The first page of a fifteen-page table of property acquisitions and temporary easements required if Rt. 347 is widened. From Rt. 347 Final Environmental Impact Statement.
Increasingly, the New York State Dept. of Transportation (NYSDOT) and its regional offices are acknowledging the need for a more smart growth oriented and sustainable transportation policy. For Long Island’s Region 10, that process has included meeting with local advocates and elected officials. One upcoming test for Region 10 will be how it deals with Route 347, which is scheduled for an old-school widening project next year.
A nearly $400 million proposal to widen a 15-mile stretch of Route 347 from the 454/347 split to Route 25A through the Towns of Smithtown, Islip and Brookhaven on Long Island, has been on the drawing boards for over ten years; a Final Environmental Impact Statement (FEIS) was finally released last summer. Faced with steadfast community opposition since the initial stages of the project (See MTR #s 278, 368, 537), Region 10 has continued to push a plan that, if ultimately completed, will do nothing over the long term to mitigate congestion for Long Island residents.
The current plan includes adding a lane in each direction for the entire stretch of the project, as well as increasing turn radii at several intersections along the affected corridor. This would create an even more dangerous pedestrian and cycling environment in an area that has already been deemed hostile towards these modes of transportation. The plan also requires enough full and partial property acquisitions to fill a fifteen-page table (which also includes temporary easements) in the FEIS.
The plan does not address the root cause of congestion in the corridor — land use, specifically auto-centric mall and strip-mall developments around the highway. Data in the FEIS shows that increased traffic on a widened Rt. 347 would quickly re-congest the road. Within twenty years of the widening’s completion, average speeds and delay time per mile on the corridor would be back at 2004 levels.
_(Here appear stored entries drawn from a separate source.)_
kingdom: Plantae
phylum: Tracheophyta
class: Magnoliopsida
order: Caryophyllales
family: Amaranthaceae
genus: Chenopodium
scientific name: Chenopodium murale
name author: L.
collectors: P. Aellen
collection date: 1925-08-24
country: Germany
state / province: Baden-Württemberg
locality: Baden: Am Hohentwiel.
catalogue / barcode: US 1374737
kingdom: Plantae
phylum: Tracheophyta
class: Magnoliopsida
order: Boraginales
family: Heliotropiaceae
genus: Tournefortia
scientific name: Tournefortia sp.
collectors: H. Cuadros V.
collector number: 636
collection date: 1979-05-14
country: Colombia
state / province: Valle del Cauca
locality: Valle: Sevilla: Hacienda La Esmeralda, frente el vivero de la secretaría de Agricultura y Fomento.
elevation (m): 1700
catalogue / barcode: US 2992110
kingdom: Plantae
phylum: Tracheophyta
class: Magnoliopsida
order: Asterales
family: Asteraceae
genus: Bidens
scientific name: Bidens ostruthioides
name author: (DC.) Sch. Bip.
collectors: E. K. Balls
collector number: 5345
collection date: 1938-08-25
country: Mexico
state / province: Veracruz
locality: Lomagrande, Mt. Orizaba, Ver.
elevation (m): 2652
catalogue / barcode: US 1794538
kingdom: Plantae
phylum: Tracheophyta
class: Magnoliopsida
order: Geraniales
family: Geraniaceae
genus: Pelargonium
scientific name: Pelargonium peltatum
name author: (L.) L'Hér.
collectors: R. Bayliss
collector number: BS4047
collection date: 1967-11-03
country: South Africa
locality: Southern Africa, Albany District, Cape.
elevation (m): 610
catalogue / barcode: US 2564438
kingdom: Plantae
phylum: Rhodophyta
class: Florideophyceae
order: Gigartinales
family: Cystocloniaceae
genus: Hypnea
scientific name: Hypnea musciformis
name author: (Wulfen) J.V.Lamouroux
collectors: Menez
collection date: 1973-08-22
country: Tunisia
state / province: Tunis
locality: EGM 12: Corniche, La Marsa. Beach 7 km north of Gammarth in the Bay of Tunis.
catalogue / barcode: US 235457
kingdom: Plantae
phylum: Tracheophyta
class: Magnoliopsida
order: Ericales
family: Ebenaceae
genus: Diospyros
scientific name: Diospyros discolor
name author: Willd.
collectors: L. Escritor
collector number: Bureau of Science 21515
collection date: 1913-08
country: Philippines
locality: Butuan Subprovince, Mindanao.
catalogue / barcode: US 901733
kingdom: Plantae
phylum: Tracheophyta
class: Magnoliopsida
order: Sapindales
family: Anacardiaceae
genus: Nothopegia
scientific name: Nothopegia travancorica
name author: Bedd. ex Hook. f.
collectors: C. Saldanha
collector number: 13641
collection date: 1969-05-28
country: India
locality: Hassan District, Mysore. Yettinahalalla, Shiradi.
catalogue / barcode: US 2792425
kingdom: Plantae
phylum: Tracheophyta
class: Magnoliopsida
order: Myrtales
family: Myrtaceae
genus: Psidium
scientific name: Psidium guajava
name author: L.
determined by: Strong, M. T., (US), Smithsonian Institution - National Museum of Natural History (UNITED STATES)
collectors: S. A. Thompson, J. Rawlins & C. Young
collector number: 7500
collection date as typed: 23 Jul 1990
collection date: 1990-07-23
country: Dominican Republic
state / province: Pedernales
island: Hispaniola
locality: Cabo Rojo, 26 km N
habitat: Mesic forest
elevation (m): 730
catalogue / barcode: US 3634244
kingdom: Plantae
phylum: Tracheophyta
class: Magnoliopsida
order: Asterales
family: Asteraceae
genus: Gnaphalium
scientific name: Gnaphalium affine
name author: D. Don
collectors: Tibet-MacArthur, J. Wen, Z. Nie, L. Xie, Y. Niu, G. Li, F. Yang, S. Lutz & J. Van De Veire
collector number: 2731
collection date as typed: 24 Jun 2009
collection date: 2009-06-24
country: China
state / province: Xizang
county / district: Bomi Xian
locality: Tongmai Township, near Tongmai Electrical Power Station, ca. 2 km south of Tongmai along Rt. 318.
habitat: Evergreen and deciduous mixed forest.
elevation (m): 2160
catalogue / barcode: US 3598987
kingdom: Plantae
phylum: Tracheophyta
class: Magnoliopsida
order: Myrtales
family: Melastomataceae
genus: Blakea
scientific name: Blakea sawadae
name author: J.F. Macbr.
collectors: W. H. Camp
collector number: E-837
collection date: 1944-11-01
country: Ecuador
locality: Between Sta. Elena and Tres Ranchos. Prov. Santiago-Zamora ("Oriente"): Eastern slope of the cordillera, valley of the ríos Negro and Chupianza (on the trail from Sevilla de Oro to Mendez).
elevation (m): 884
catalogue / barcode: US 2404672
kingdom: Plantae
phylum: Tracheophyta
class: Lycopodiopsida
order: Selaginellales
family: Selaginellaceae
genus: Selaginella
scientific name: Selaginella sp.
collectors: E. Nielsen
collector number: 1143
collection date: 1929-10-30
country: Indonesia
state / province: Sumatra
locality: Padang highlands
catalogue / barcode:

Groups like Tri-State, the Long Island Progressive Coalition, Vision Long Island, and the Neighborhood Network have asked Region 10 to consider halting the widening, incorporating land use into any new transportation plan and, if adding an additional lane is deemed necessary, transforming the corridor into a boulevard with design elements such as a separated local traffic lane, landscaped medians, wide sidewalks, street trees and a protected bike lane. Incorporating any of these ideas in a new and improved Route 347 plan would be a boon for smart growth and sustainable transportation policy on Long Island.